• Instruções do exercício
**A.** No texto sobre xadrez, quem é apontado como o segundo campeão mundial?
**B.** Copie do texto sobre xadrez o trecho que vai de "Se você perguntar" até "fundamental é vencer.".
**C.** Com base no texto sobre xadrez, explique por que Marcel Duchamp chegou a deixar a arte de lado pelo xadrez.

• Documento de origem
- - - - - - -

PROJETO XEQUE-MATE #04




Transcrição da página 18 – 22.

Esporte, arte ou ciência? Esporte, arte E ciência

Se você perguntar a um Grande Mestre, a um artista ou a um cientista da computação o que faz um bom jogador de xadrez, perceberá que o jogo é o laboratório ideal para a tomada de decisões. O jogador profissional tende a concordar com o segundo campeão mundial, Emanuel Lasker, da Alemanha, que observou: “Xadrez é, acima de tudo, uma luta.” De acordo com Lasker, não importa como você o defina, o fundamental é vencer.
O artista Marcel Duchamp era um jogador de xadrez forte e dedicado. A certa altura, chegou a desistir da arte em pró do xadrez, dizendo que o jogo “tem toda a beleza da arte – e muito mais”. Duchamp ainda confirmou esse aspecto do jogo, dizendo: “Cheguei a conclusão pessoal de que, enquanto todos os artistas não são jogadores de xadrez, todos os jogadores de xadrez são artistas.” É verdade que não podemos ignorar esse elemento criativo, muito embora tenhamos de racionalizá-lo em relação ao objetivo principal de vencer o jogo.

- - - - - - -

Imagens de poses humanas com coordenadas
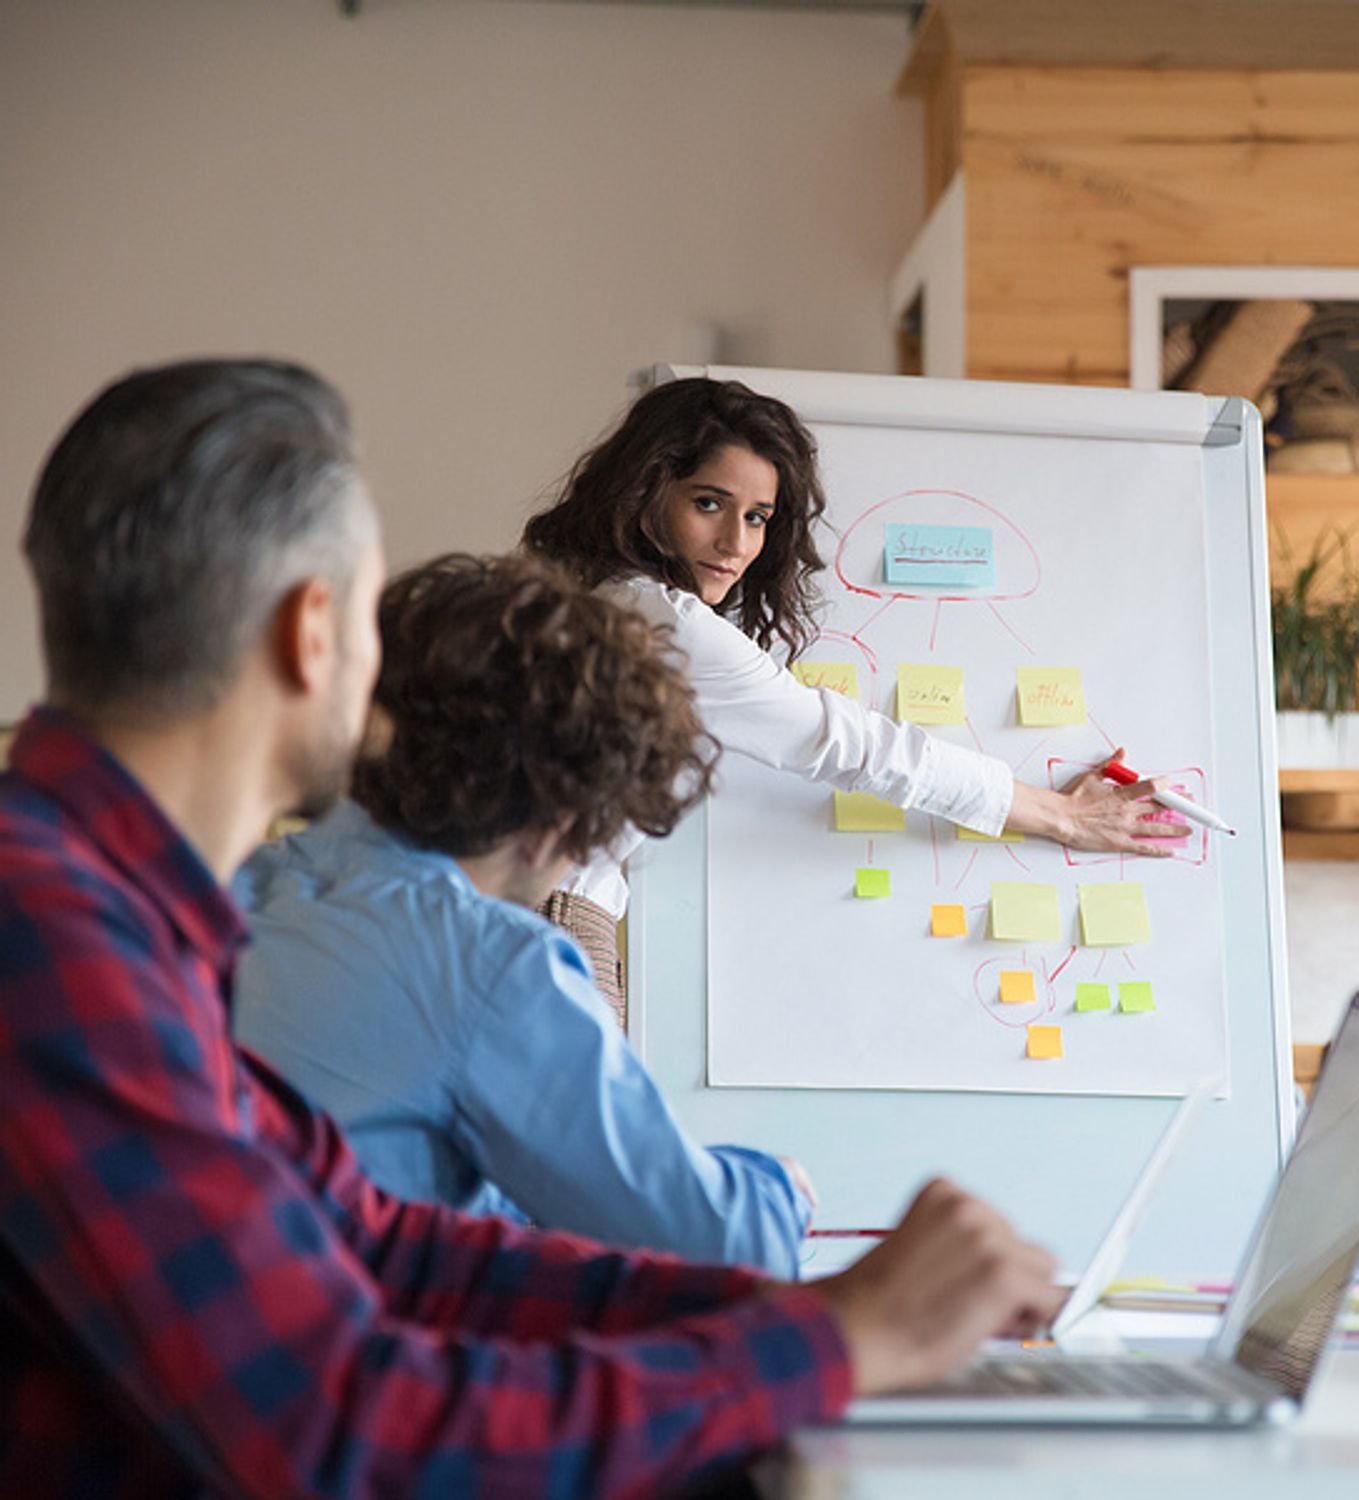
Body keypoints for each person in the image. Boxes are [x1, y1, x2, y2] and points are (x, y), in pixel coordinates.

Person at [0, 358, 1062, 1496]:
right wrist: (834, 1342)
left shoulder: (137, 916)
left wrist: (813, 1311)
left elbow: (377, 1241)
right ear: (316, 634)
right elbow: (335, 1425)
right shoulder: (56, 937)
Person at [521, 377, 1188, 1011]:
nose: (735, 542)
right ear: (645, 491)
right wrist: (1062, 816)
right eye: (708, 503)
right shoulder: (665, 624)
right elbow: (856, 747)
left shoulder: (575, 598)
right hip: (551, 924)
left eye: (757, 517)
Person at [233, 551, 816, 1275]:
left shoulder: (234, 888)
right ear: (562, 819)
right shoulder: (491, 963)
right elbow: (718, 1244)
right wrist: (780, 1189)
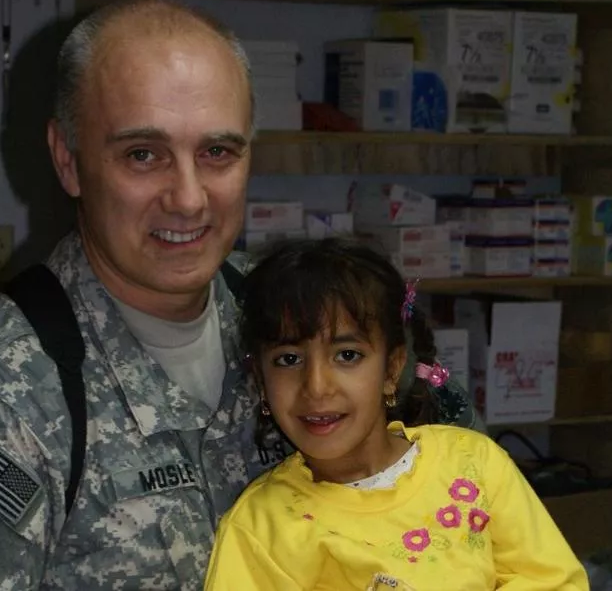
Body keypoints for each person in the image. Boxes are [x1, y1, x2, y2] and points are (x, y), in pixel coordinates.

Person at [0, 0, 478, 590]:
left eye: (217, 152)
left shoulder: (309, 315)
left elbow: (473, 487)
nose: (189, 197)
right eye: (144, 154)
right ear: (68, 160)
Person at [204, 238, 589, 590]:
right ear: (262, 381)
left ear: (391, 370)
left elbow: (555, 581)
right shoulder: (259, 529)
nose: (317, 387)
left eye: (347, 355)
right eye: (289, 359)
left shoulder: (474, 464)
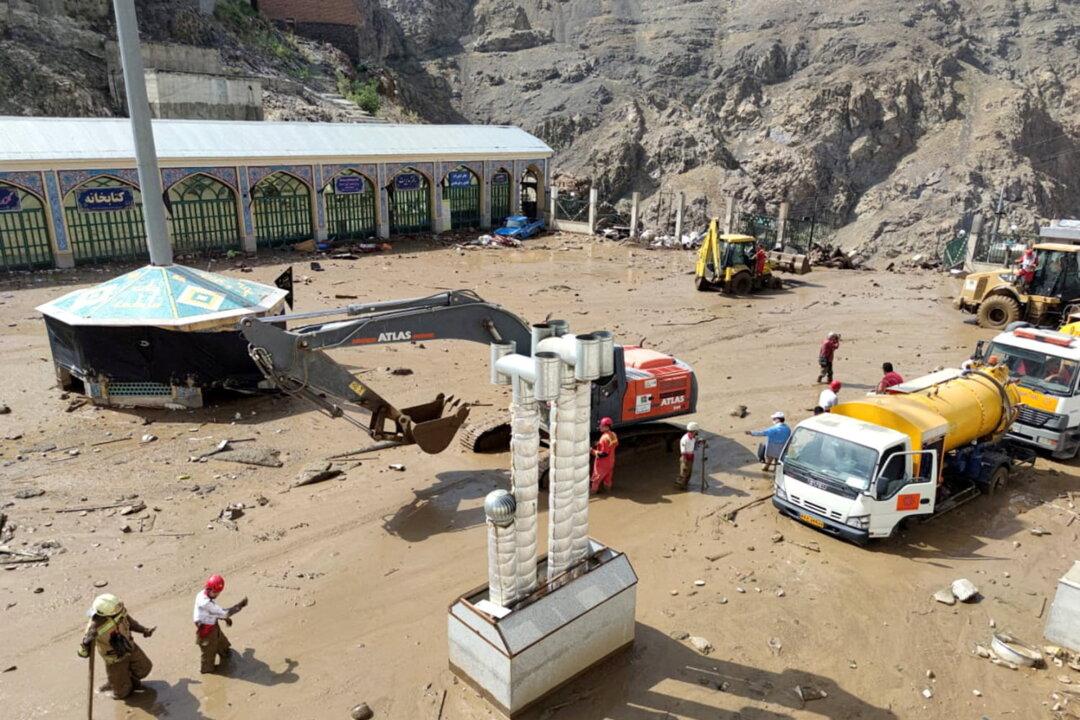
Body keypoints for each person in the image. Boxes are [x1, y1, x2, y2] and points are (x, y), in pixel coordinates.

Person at [77, 593, 155, 700]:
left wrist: (144, 630)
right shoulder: (93, 629)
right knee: (122, 693)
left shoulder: (120, 612)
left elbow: (131, 623)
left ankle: (123, 679)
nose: (120, 609)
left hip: (129, 647)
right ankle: (116, 684)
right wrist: (86, 644)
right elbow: (83, 653)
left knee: (144, 668)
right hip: (114, 659)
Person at [194, 574, 247, 674]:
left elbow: (214, 612)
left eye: (218, 592)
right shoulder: (205, 603)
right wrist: (239, 606)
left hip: (212, 624)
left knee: (222, 644)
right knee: (208, 655)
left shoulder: (202, 594)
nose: (217, 595)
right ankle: (208, 672)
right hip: (206, 632)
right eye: (216, 592)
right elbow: (224, 613)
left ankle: (224, 653)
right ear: (209, 589)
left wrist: (224, 619)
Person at [590, 417, 619, 493]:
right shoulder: (613, 434)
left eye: (601, 425)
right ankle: (608, 489)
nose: (600, 426)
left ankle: (593, 491)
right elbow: (615, 444)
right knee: (608, 478)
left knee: (596, 479)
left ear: (606, 427)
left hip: (602, 464)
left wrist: (592, 451)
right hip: (611, 461)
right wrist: (599, 444)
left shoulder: (604, 438)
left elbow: (603, 454)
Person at [676, 421, 701, 490]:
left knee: (689, 473)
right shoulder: (685, 439)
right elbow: (683, 452)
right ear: (693, 431)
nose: (697, 432)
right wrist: (685, 461)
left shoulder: (693, 437)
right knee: (683, 473)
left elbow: (695, 444)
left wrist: (699, 442)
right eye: (696, 431)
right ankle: (679, 487)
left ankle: (685, 485)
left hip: (691, 457)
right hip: (686, 458)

- - - - - - -

• Respostas das tarefas
**A.** Emanuel Lasker, da Alemanha.

**B.**
Se você perguntar a um Grande Mestre, a um artista ou a um cientista da computação o que faz um bom jogador de xadrez, perceberá que o jogo é o laboratório ideal para a tomada de decisões. O jogador profissional tende a concordar com o segundo campeão mundial, Emanuel Lasker, da Alemanha, que observou: “Xadrez é, acima de tudo, uma luta.” De acordo com Lasker, não importa como você o defina, o fundamental é vencer.

**C.** Duchamp dizia que o xadrez "tem toda a beleza da arte – e muito mais".